New Delhi: Reliance Industries Ltd today approached the Securities Appellate Tribunal against a Sebi order, which had banned the Mukesh Ambani-led firm from equity derivative trading for one year and had asked it to disgorge nearly Rs 1,000 crore in an alleged fraudulent trading case.
The Tribunal is likely to hear RIL’s appeal on May 3 to decide on admission and further hearing, sources said. In a nearly 10-year-old case, capital markets regulator Sebi on March 24 had banned Reliance Industries Ltd (RIL) and 12 others from equity derivatives trading for one year, while accusing the company of making “unlawful gains”.
Besides, RIL was asked to disgorge Rs 447 crore, along with an annual interest of 12 per cent since November 29, 2007, which itself would be over Rs 500 crore, taking the total disgorgement amount to nearly Rs 1,000 crore.
The case relates to alleged fraudulent trading in the F&O space in the securities of RIL’s erstwhile listed subsidiary Reliance Petroleum Ltd (RPL). Soon after Sebi’s order, RIL had termed the regulator’s directions as “unjustifiable sanctions” and had said it would challenge the directive.
The company felt the trades were examined by Sebi were genuine and bona fide transactions and were carried out keeping the best interest of the company and its shareholders in view.
“Sebi appears to have misconstrued the true nature of the transactions and imposed unjustifiable sanctions,” it had added. The group had earlier sought to settle the case, but the Securities and Exchange Board of India (Sebi) had refused.
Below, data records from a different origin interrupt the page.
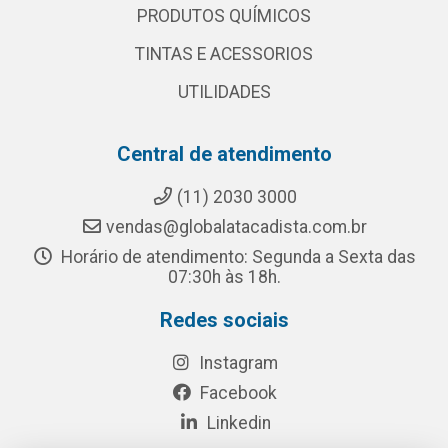
PRODUTOS QUÍMICOS
TINTAS E ACESSORIOS
UTILIDADES
Central de atendimento
(11) 2030 3000
vendas@globalatacadista.com.br
Horário de atendimento: Segunda a Sexta das
07:30h às 18h.
Redes sociais
Instagram
Facebook
Linkedin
The proceedings in the long-pending case were expedited in the last few months. Reliance Petroleum was later merged with the listed parent firm. The 12 other entities that were banned by Sebi are Gujarat Petcoke and Petro Product supply, Aarthik Commercials, LPG Infrastructure India, Relpol Plastic Products, Fine Tech Commercials, Pipeline Infrastructure India, Motech Software, Darshan Securities, Relogistics (India), Relogistics (Rajasthan), Vinamara Universal Traders and Dharti Investment and Holdings.
Sebi had said the directions are being passed after taking into consideration the magnitude of the fraud across the markets. As per the Sebi order, RIL by employing 12 agents to take separate position limits of open interest on its behalf by executing separate agreements with each one of them and cornering 93.63 per cent of the November futures of RPL, “acted in a fraudulent manner”.